In this lesson, we'll review all the guidelines and specifications for the final project for Module 2.
- Understand all required aspects of the Final Project for Module 2
- Understand all required deliverables
- Understand what constitutes a successful project
Another module down--you're half way there!
For the culmination of Module 2, you just need to complete the final project!
For this project, you'll be working with the Northwind database--a free, open-source dataset created by Microsoft containing data from a fictional company. You probably remember the Northwind database from our section on Advanced SQL. Here's the schema for the Northwind database:
The goal of this project is to test your ability to gather information from a real-world database and use your knowledge of statistical analysis and hypothesis testing to generate analytical insights that can be of value to the company.
The goal of your project is to query the database to get the data needed to perform a statistical analysis. In this statistical analysis, you'll need to perform a hypothesis test (or perhaps several) to answer the following question:
Do discounts have a statistically significant effect on the number of products customers order? If so, at what level(s) of discount?
In addition to answering this question with a hypothesis test, you will also need to come up with at least 3 other hypotheses to test on your own. These can by anything that you think could be imporant information for the company.
For this hypothesis, be sure to specify both the null hypothesis and the alternative hypothesis for your question. You should also specify if this is one-tail or a two-tail test.
To complete this project, you will need to turn in the following 4 deliverables:
- A Jupyter Notebook containing any code you've written for this project. This work will need to be pushed to your GitHub repository in order to submit your project.
- A Blog Post explaining your process, methodology, and findings.
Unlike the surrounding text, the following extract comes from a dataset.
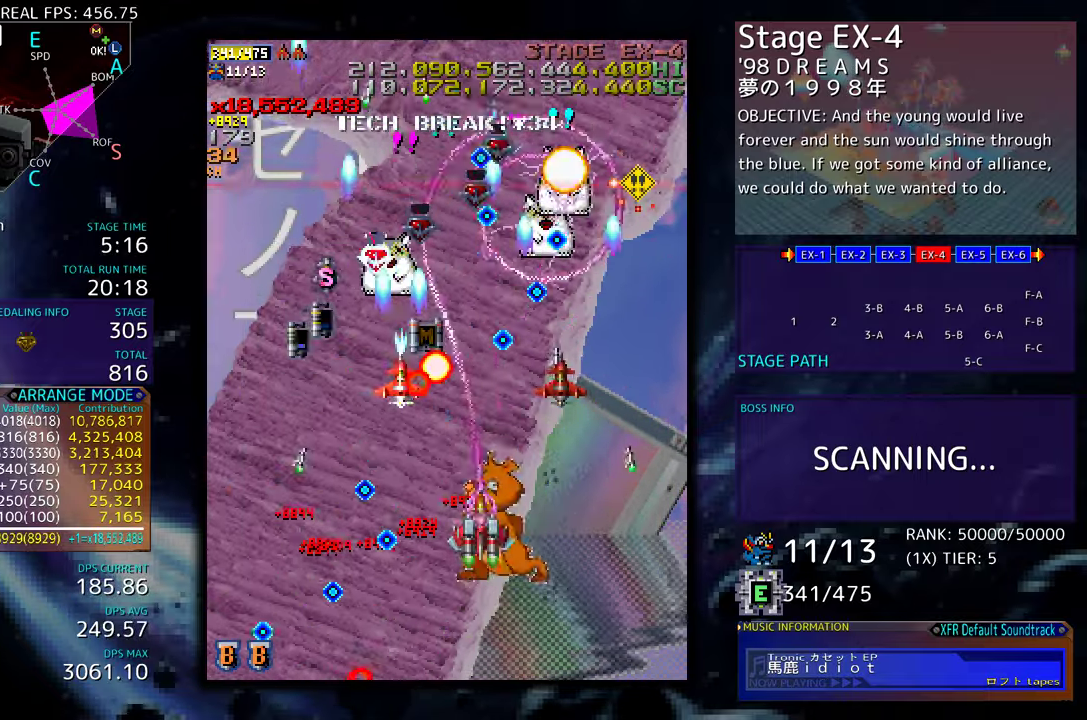
{"buttons": ["DPAD_DOWN", "DPAD_RIGHT"], "events": [[50, "DPAD_RIGHT", "down"], [67, "DPAD_UP", "up"], [100, "DPAD_DOWN", "down"], [167, "DPAD_RIGHT", "up"], [200, "DPAD_DOWN", "up"], [283, "DPAD_DOWN", "down"], [283, "DPAD_RIGHT", "down"], [367, "DPAD_RIGHT", "up"], [383, "DPAD_DOWN", "up"], [433, "DPAD_DOWN", "down"], [450, "DPAD_RIGHT", "down"]]}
- An "Executive Summary" Keynote/PowerPoint/Google Slide presentationn (delivered as a PDF export) that explains the hypothesis tests you ran, your findings, and their relevance to company stakeholders. Make sure to also add and commit this pdf of your non-technical presentation to your repository with a file name of presentation.pdf
- A Video Walkthrough of your “Executive Summary” presentation. Some common video recording tools used are Zoom, Quicktime, and Nimbus. After you record your presentation, publish it on a service like YouTube or Google Drive, you will need a link to the video to submit your project.
For this project, your jupyter notebook should meet the following specifications:
Organization/Code Cleanliness
- The notebook should be well organized, easy to follow, and code is commented where appropriate.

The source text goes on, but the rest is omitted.